Councilwoman Jessica Lappin, chair of the council’s Committee on Aging, stated, “I think that there’s a real benefit to knowing exactly what we’re talking about when we talk about senior centers closing. It made a somewhat abstract discussion very concrete so that we know exactly what’s at stake in this budget.”

DFTA spokesman Christopher Miller said the reason for publicizing the names, was in a word: “transparency. This was not a political decision,” he said. “We wanted to be as transparent as possible and prepare the centers that might potentially close.”

Lena Hochheiser, 90, a Holocaust survivor has been coming to the Boro Park Y Senior Center since becoming a widow eight years ago.
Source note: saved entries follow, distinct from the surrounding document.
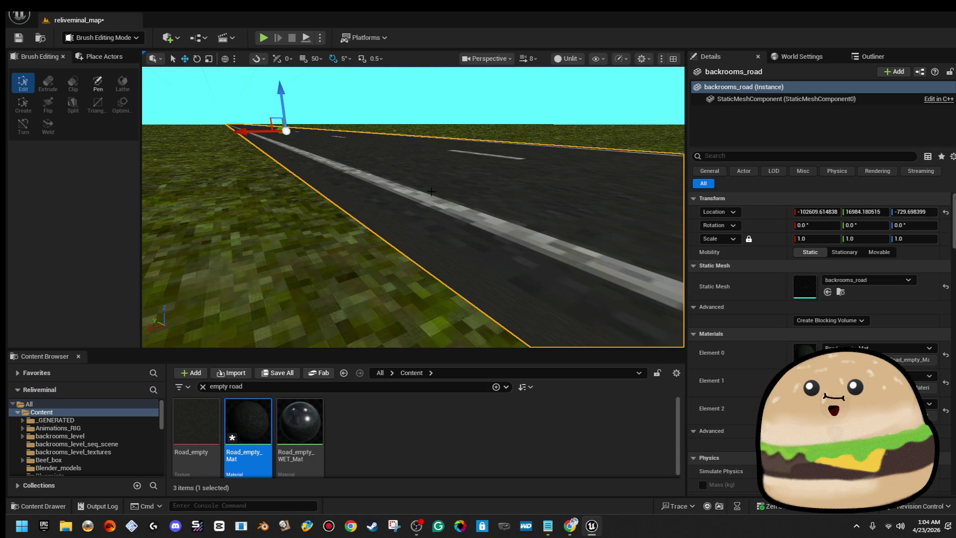
pyautogui.scroll(-5, 458, 206)
pyautogui.rightClick(356, 182)
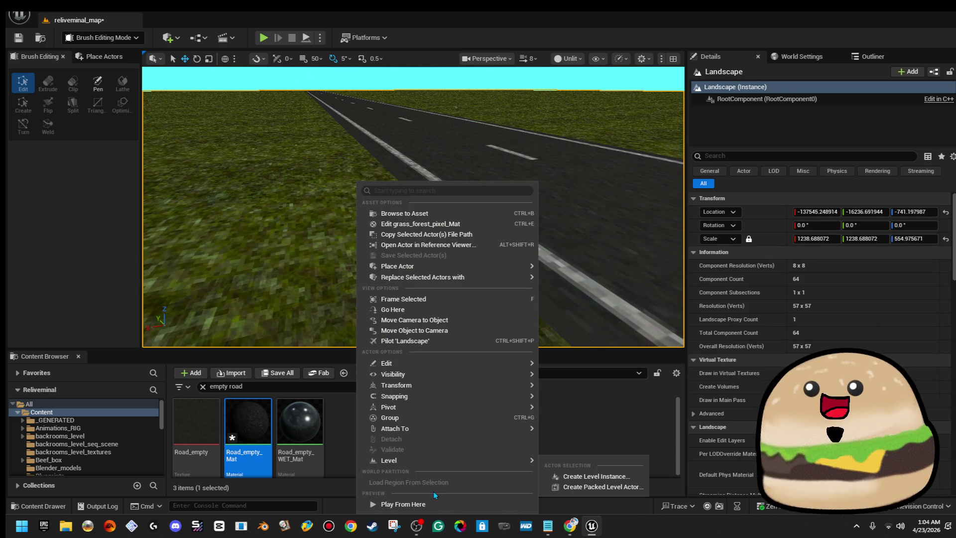
pyautogui.click(428, 504)
pyautogui.press('w')
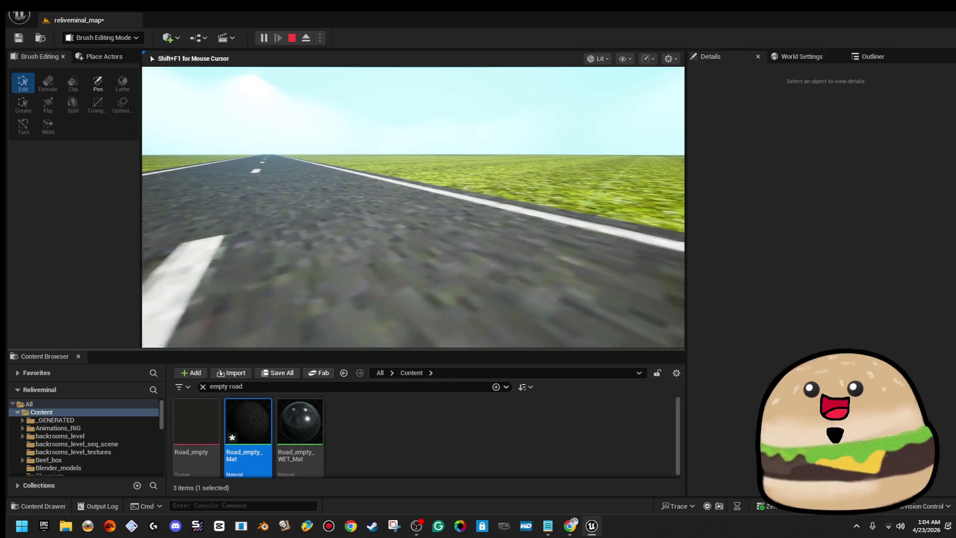
pyautogui.press('w')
She lives on Social Security and is anxious about the specter of being forced to find an alternative place for a kosher lunch, among other things, if the state funding is cut.

“Restaurants are expensive,” she said, “and I don’t cook at home because one of my hands don’t move.” In addition to the lunch, she goes to the center for exercise classes and to see friends. She worries about becoming depressed without a place to go to daily.

Irene Friedman, in her 80s, worries how, if the Boro Park Y Senior Center closes, she will see her friends. “The Y is my second home, my second family, and they want to take it away from me.”

“These Holocaust survivors, who came to America with tremendous gratitude, and worked industriously to build America and make it great, feeling that America is the savior, are the good guys — and now their kosher lunch is being taken away from them?” asked Club Nissim’s Hirschhorn. “In today’s world, where multiculturalism is so honored in so many aspects, why not here?”

Brooklyn Borough President Marty Markowitz told a crowd of senior citizens and their advocates who had gathered at City Hall on March 11 to protest the proposed cuts: “When we reach our golden years they should be our best years. Government owes that to each and every one of you.”